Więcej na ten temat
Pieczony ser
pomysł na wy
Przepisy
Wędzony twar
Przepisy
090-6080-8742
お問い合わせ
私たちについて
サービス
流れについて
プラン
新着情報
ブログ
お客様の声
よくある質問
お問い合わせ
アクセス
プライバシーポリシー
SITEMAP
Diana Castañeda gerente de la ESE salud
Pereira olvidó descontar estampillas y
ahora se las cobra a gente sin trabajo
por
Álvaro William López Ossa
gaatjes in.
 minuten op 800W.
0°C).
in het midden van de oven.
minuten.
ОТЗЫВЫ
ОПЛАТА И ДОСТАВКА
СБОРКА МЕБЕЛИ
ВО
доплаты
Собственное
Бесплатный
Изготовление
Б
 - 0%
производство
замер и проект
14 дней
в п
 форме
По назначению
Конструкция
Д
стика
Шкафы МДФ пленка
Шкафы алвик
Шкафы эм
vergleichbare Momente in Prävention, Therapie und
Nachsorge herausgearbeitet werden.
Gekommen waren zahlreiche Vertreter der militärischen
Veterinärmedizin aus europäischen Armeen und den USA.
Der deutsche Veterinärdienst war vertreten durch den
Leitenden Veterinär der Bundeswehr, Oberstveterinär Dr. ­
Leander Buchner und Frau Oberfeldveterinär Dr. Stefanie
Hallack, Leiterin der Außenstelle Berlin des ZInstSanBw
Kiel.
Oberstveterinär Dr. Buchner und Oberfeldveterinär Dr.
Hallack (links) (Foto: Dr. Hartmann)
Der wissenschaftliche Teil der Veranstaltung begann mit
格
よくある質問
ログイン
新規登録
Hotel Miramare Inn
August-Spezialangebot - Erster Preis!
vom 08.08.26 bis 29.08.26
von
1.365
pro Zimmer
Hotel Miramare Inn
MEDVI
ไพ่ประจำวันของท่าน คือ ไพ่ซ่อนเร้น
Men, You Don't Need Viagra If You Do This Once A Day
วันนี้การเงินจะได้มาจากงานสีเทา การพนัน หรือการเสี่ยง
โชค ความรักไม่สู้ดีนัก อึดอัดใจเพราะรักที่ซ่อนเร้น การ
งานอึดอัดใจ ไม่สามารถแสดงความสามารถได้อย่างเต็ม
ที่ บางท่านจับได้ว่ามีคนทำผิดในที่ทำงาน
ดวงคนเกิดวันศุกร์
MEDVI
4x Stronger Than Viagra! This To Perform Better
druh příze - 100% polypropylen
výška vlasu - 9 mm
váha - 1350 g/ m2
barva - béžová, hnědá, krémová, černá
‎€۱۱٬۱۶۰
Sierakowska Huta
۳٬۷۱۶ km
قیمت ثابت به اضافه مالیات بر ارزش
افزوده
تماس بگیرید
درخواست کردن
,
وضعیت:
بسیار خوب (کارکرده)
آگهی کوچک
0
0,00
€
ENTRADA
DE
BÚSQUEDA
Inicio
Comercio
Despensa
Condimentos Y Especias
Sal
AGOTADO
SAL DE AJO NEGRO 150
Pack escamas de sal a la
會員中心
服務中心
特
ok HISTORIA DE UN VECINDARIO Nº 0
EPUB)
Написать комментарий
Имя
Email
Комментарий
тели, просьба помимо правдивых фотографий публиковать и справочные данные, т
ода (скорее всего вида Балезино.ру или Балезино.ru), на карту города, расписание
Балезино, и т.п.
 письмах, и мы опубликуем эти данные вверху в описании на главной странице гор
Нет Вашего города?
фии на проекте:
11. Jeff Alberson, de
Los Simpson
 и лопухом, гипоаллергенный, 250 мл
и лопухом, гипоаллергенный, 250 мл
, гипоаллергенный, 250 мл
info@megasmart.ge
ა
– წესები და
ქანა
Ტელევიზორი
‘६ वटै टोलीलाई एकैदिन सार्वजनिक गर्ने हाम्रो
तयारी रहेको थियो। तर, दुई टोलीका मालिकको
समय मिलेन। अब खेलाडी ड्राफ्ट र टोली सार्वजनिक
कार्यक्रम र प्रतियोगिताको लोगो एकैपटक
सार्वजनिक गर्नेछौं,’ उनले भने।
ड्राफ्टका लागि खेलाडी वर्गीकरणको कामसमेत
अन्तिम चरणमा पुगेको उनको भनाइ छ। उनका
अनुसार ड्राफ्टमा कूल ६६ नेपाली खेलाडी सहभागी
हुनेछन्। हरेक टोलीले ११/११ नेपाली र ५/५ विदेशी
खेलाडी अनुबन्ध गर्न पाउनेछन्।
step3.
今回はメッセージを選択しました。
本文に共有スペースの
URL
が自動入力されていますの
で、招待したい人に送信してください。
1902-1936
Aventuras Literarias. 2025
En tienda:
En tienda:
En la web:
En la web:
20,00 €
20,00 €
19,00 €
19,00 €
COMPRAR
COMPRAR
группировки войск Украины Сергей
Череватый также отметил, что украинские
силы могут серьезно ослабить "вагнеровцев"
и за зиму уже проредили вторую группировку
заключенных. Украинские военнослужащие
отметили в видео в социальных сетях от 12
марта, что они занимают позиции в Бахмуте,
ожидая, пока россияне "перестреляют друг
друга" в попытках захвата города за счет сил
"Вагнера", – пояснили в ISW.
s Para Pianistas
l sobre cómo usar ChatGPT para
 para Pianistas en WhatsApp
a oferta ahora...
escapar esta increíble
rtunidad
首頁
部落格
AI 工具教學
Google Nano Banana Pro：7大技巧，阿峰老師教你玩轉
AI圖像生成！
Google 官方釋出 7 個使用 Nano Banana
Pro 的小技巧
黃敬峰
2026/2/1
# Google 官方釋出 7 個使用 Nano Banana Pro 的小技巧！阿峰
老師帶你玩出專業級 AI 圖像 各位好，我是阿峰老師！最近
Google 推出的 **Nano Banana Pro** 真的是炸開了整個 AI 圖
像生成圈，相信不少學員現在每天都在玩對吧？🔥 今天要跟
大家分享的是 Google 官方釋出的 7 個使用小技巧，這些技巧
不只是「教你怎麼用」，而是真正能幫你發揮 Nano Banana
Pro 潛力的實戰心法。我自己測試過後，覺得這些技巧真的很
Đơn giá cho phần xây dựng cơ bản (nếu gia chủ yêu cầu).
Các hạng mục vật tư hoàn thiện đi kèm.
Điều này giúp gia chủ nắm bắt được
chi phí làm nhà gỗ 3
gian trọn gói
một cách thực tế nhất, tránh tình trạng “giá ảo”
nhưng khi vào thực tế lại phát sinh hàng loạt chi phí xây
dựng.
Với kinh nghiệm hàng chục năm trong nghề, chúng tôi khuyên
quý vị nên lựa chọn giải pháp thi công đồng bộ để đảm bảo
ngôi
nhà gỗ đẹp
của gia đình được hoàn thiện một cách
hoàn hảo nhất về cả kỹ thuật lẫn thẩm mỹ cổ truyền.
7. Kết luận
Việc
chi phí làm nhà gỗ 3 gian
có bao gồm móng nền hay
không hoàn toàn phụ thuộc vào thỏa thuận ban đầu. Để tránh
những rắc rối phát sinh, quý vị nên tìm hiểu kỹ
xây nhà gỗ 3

==========

▸ DIRECTIONS FOR THIS TASK
Each entry should be duplicated exactly as it was given.

▸ RESPONSE BELOW
Więcej na ten temat
Pieczony ser
pomysł na wy
Przepisy
Wędzony twar
Przepisy
090-6080-8742
お問い合わせ
私たちについて
サービス
流れについて
プラン
新着情報
ブログ
お客様の声
よくある質問
お問い合わせ
アクセス
プライバシーポリシー
SITEMAP
Diana Castañeda gerente de la ESE salud
Pereira olvidó descontar estampillas y
ahora se las cobra a gente sin trabajo
por
Álvaro William López Ossa
gaatjes in.
 minuten op 800W.
0°C).
in het midden van de oven.
minuten.
ОТЗЫВЫ
ОПЛАТА И ДОСТАВКА
СБОРКА МЕБЕЛИ
ВО
доплаты
Собственное
Бесплатный
Изготовление
Б
 - 0%
производство
замер и проект
14 дней
в п
 форме
По назначению
Конструкция
Д
стика
Шкафы МДФ пленка
Шкафы алвик
Шкафы эм
vergleichbare Momente in Prävention, Therapie und
Nachsorge herausgearbeitet werden.
Gekommen waren zahlreiche Vertreter der militärischen
Veterinärmedizin aus europäischen Armeen und den USA.
Der deutsche Veterinärdienst war vertreten durch den
Leitenden Veterinär der Bundeswehr, Oberstveterinär Dr. ­
Leander Buchner und Frau Oberfeldveterinär Dr. Stefanie
Hallack, Leiterin der Außenstelle Berlin des ZInstSanBw
Kiel.
Oberstveterinär Dr. Buchner und Oberfeldveterinär Dr.
Hallack (links) (Foto: Dr. Hartmann)
Der wissenschaftliche Teil der Veranstaltung begann mit
格
よくある質問
ログイン
新規登録
Hotel Miramare Inn
August-Spezialangebot - Erster Preis!
vom 08.08.26 bis 29.08.26
von
1.365
pro Zimmer
Hotel Miramare Inn
MEDVI
ไพ่ประจำวันของท่าน คือ ไพ่ซ่อนเร้น
Men, You Don't Need Viagra If You Do This Once A Day
วันนี้การเงินจะได้มาจากงานสีเทา การพนัน หรือการเสี่ยง
โชค ความรักไม่สู้ดีนัก อึดอัดใจเพราะรักที่ซ่อนเร้น การ
งานอึดอัดใจ ไม่สามารถแสดงความสามารถได้อย่างเต็ม
ที่ บางท่านจับได้ว่ามีคนทำผิดในที่ทำงาน
ดวงคนเกิดวันศุกร์
MEDVI
4x Stronger Than Viagra! This To Perform Better
druh příze - 100% polypropylen
výška vlasu - 9 mm
váha - 1350 g/ m2
barva - béžová, hnědá, krémová, černá
‎€۱۱٬۱۶۰
Sierakowska Huta
۳٬۷۱۶ km
قیمت ثابت به اضافه مالیات بر ارزش
افزوده
تماس بگیرید
درخواست کردن
,
وضعیت:
بسیار خوب (کارکرده)
آگهی کوچک
0
0,00
€
ENTRADA
DE
BÚSQUEDA
Inicio
Comercio
Despensa
Condimentos Y Especias
Sal
AGOTADO
SAL DE AJO NEGRO 150
Pack escamas de sal a la
會員中心
服務中心
特
ok HISTORIA DE UN VECINDARIO Nº 0
EPUB)
Написать комментарий
Имя
Email
Комментарий
тели, просьба помимо правдивых фотографий публиковать и справочные данные, т
ода (скорее всего вида Балезино.ру или Балезино.ru), на карту города, расписание
Балезино, и т.п.
 письмах, и мы опубликуем эти данные вверху в описании на главной странице гор
Нет Вашего города?
фии на проекте:
11. Jeff Alberson, de
Los Simpson
 и лопухом, гипоаллергенный, 250 мл
и лопухом, гипоаллергенный, 250 мл
, гипоаллергенный, 250 мл
info@megasmart.ge
ა
– წესები და
ქანა
Ტელევიზორი
‘६ वटै टोलीलाई एकैदिन सार्वजनिक गर्ने हाम्रो
तयारी रहेको थियो। तर, दुई टोलीका मालिकको
समय मिलेन। अब खेलाडी ड्राफ्ट र टोली सार्वजनिक
कार्यक्रम र प्रतियोगिताको लोगो एकैपटक
सार्वजनिक गर्नेछौं,’ उनले भने।
ड्राफ्टका लागि खेलाडी वर्गीकरणको कामसमेत
अन्तिम चरणमा पुगेको उनको भनाइ छ। उनका
अनुसार ड्राफ्टमा कूल ६६ नेपाली खेलाडी सहभागी
हुनेछन्। हरेक टोलीले ११/११ नेपाली र ५/५ विदेशी
खेलाडी अनुबन्ध गर्न पाउनेछन्।
step3.
今回はメッセージを選択しました。
本文に共有スペースの
URL
が自動入力されていますの
で、招待したい人に送信してください。
1902-1936
Aventuras Literarias. 2025
En tienda:
En tienda:
En la web:
En la web:
20,00 €
20,00 €
19,00 €
19,00 €
COMPRAR
COMPRAR
группировки войск Украины Сергей
Череватый также отметил, что украинские
силы могут серьезно ослабить "вагнеровцев"
и за зиму уже проредили вторую группировку
заключенных. Украинские военнослужащие
отметили в видео в социальных сетях от 12
марта, что они занимают позиции в Бахмуте,
ожидая, пока россияне "перестреляют друг
друга" в попытках захвата города за счет сил
"Вагнера", – пояснили в ISW.
s Para Pianistas
l sobre cómo usar ChatGPT para
 para Pianistas en WhatsApp
a oferta ahora...
escapar esta increíble
rtunidad
首頁
部落格
AI 工具教學
Google Nano Banana Pro：7大技巧，阿峰老師教你玩轉
AI圖像生成！
Google 官方釋出 7 個使用 Nano Banana
Pro 的小技巧
黃敬峰
2026/2/1
# Google 官方釋出 7 個使用 Nano Banana Pro 的小技巧！阿峰
老師帶你玩出專業級 AI 圖像 各位好，我是阿峰老師！最近
Google 推出的 **Nano Banana Pro** 真的是炸開了整個 AI 圖
像生成圈，相信不少學員現在每天都在玩對吧？🔥 今天要跟
大家分享的是 Google 官方釋出的 7 個使用小技巧，這些技巧
不只是「教你怎麼用」，而是真正能幫你發揮 Nano Banana
Pro 潛力的實戰心法。我自己測試過後，覺得這些技巧真的很
Đơn giá cho phần xây dựng cơ bản (nếu gia chủ yêu cầu).
Các hạng mục vật tư hoàn thiện đi kèm.
Điều này giúp gia chủ nắm bắt được
chi phí làm nhà gỗ 3
gian trọn gói
một cách thực tế nhất, tránh tình trạng “giá ảo”
nhưng khi vào thực tế lại phát sinh hàng loạt chi phí xây
dựng.
Với kinh nghiệm hàng chục năm trong nghề, chúng tôi khuyên
quý vị nên lựa chọn giải pháp thi công đồng bộ để đảm bảo
ngôi
nhà gỗ đẹp
của gia đình được hoàn thiện một cách
hoàn hảo nhất về cả kỹ thuật lẫn thẩm mỹ cổ truyền.
7. Kết luận
Việc
chi phí làm nhà gỗ 3 gian
có bao gồm móng nền hay
không hoàn toàn phụ thuộc vào thỏa thuận ban đầu. Để tránh
những rắc rối phát sinh, quý vị nên tìm hiểu kỹ
xây nhà gỗ 3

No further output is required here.